### 提供された文章
· · ·
水曜の夕方、東京について、双子の家(家は双子ではない)に数日お世話になっている。
次の日の朝一緒に家を出て、三鷹の森ジブリ美術館へ。
ずっと前から行ってみたいと思っていて、とうとう叶った。
本当に面白かった。セル画も興味深かったけれど、仕事場を再現したレイアウトなどもあったし、ナウシカの草案などもたくさん見れて良かった。あまり書くとこれから行く人に申し訳ないのでやめるけれど、まず満足。でも、もう少しナウシカのことが知れると思ったので、そこだけ残念。ポニョでいっぱいだった。
ジブリのアニメで一番のお気に入りは、何と言っても「風の谷のナウシカ」。アニメの方は、観ながらでなくても始めから終わりまで大体セリフが言えるし、カメラワークもほとんど描けるくらい心酔(笑)エヴィアンのサマーコースに行った時、同じ部屋の子(学校も同じだった、日本人)に「ここ、腐海に沈みそうな村で、砂嵐吹いてるとこね。赤い服着た人形持ってえ…」と映像の説明含め、「また村がひとつ消えた…。」とマスクをつけたユパ様のものまねをしたら、爆笑された。自分は本気で演じたのに。「そんなことする人だと思わなかった!」と言われた。
· · ·
### 記録
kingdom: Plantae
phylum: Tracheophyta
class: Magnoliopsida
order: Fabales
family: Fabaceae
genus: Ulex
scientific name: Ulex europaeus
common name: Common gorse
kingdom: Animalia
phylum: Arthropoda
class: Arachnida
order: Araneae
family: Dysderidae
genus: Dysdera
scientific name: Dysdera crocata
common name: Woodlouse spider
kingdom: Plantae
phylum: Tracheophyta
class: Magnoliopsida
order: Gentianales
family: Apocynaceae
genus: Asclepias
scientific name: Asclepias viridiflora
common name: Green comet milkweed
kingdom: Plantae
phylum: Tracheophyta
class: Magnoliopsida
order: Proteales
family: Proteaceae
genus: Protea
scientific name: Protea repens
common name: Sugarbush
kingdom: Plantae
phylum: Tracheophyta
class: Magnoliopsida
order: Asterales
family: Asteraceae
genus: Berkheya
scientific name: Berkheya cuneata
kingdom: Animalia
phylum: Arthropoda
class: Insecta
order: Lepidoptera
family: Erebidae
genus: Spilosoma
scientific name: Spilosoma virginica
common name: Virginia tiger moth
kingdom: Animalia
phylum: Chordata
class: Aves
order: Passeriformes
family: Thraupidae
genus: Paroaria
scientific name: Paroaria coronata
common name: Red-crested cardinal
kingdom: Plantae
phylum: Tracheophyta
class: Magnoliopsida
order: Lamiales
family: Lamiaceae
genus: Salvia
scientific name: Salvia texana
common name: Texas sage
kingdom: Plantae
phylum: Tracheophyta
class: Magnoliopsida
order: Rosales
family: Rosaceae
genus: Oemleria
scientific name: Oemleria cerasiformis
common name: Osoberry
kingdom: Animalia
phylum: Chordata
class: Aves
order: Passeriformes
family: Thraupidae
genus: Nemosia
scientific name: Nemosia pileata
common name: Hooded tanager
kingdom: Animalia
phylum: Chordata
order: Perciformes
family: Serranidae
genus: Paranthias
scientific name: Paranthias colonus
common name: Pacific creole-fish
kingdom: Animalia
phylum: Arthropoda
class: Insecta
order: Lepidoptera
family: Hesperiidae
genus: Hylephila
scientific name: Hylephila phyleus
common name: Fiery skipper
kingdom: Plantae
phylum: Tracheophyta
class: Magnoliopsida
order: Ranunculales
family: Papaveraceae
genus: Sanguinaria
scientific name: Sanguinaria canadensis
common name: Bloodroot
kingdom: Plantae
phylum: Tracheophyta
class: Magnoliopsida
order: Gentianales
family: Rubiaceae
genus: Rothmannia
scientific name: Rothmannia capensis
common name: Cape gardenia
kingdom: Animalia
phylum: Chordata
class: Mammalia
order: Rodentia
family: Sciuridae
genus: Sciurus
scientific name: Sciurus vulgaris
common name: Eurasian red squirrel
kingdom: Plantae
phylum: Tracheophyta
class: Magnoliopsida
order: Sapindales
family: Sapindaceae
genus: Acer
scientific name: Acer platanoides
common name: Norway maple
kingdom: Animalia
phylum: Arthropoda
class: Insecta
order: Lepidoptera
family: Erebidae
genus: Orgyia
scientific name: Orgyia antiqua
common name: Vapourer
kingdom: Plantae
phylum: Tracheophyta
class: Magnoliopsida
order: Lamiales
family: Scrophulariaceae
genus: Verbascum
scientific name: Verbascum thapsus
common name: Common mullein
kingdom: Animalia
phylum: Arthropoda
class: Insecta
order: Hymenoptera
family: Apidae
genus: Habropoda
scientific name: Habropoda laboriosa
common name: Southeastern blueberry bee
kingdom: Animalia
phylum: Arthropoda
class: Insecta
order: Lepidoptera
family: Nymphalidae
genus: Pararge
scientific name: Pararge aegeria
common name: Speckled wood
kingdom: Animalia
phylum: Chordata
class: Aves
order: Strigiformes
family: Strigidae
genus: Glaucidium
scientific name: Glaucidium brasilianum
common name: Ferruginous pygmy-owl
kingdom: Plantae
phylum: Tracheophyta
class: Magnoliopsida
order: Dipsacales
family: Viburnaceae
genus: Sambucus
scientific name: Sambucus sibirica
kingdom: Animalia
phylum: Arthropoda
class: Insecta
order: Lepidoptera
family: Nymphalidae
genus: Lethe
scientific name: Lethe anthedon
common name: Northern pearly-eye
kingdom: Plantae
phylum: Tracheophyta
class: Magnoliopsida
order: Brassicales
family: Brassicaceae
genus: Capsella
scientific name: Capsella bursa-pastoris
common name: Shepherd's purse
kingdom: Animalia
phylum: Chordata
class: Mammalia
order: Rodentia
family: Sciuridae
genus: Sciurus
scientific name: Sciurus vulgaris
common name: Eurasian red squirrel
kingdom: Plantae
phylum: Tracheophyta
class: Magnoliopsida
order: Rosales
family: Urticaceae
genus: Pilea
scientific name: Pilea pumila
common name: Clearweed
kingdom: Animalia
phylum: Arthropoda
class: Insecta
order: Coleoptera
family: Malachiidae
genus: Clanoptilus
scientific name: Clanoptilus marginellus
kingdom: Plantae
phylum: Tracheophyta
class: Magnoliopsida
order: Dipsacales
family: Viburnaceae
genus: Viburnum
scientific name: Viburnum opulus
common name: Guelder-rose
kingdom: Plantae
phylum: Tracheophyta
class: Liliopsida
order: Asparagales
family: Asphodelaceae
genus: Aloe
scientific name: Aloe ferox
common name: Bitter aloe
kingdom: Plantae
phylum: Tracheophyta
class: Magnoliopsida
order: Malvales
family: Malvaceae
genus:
· · ·
### 目標
1. ジブリ美術館の話で、書き手が美術館で見て「興味深かった」「良かった」と書いているものを全部挙げてください。
2. ジブリ美術館の話を、最後の文のあとから引き継いで書き進めてください。
記録はここでは使いません。

### 回答
1. セル画、仕事場を再現したレイアウト、ナウシカの草案

2.
大学生のころ、ナウシカの分析本もたくさん読んだし、その延長で宗教に関する本も読んだし、漫画も何度も読んだ。好きなことに理由はいらない。他のことに応用できない限定努力&知識って、けっこう良いと思う(自分に甘く)。
次に好きなのは、と勝手にしゃべるけれど、「紅の豚」。題名がまずかっこいい。デスノートの原作者大場つぐみが言う、「青を踏む」(草を踏む、の意だと思う)と同じように、言葉使いがいい。あとはもう真紅の飛行機が飛ぶ場面、豚が住んでいる孤島、戦闘場面、あぁ、いいなぁ~。プラモのサボイアの紅を塗っていた時は、放心状態、無我夢中でかなり楽しんだのを覚えている。そうだった、スカイ・クロラのプラモもそのうち作らなきゃ…。
『その者青き衣をまといて金色の野に…』
小さい頃、必死で覚えようとしていたナウシカ・大婆様のセリフ。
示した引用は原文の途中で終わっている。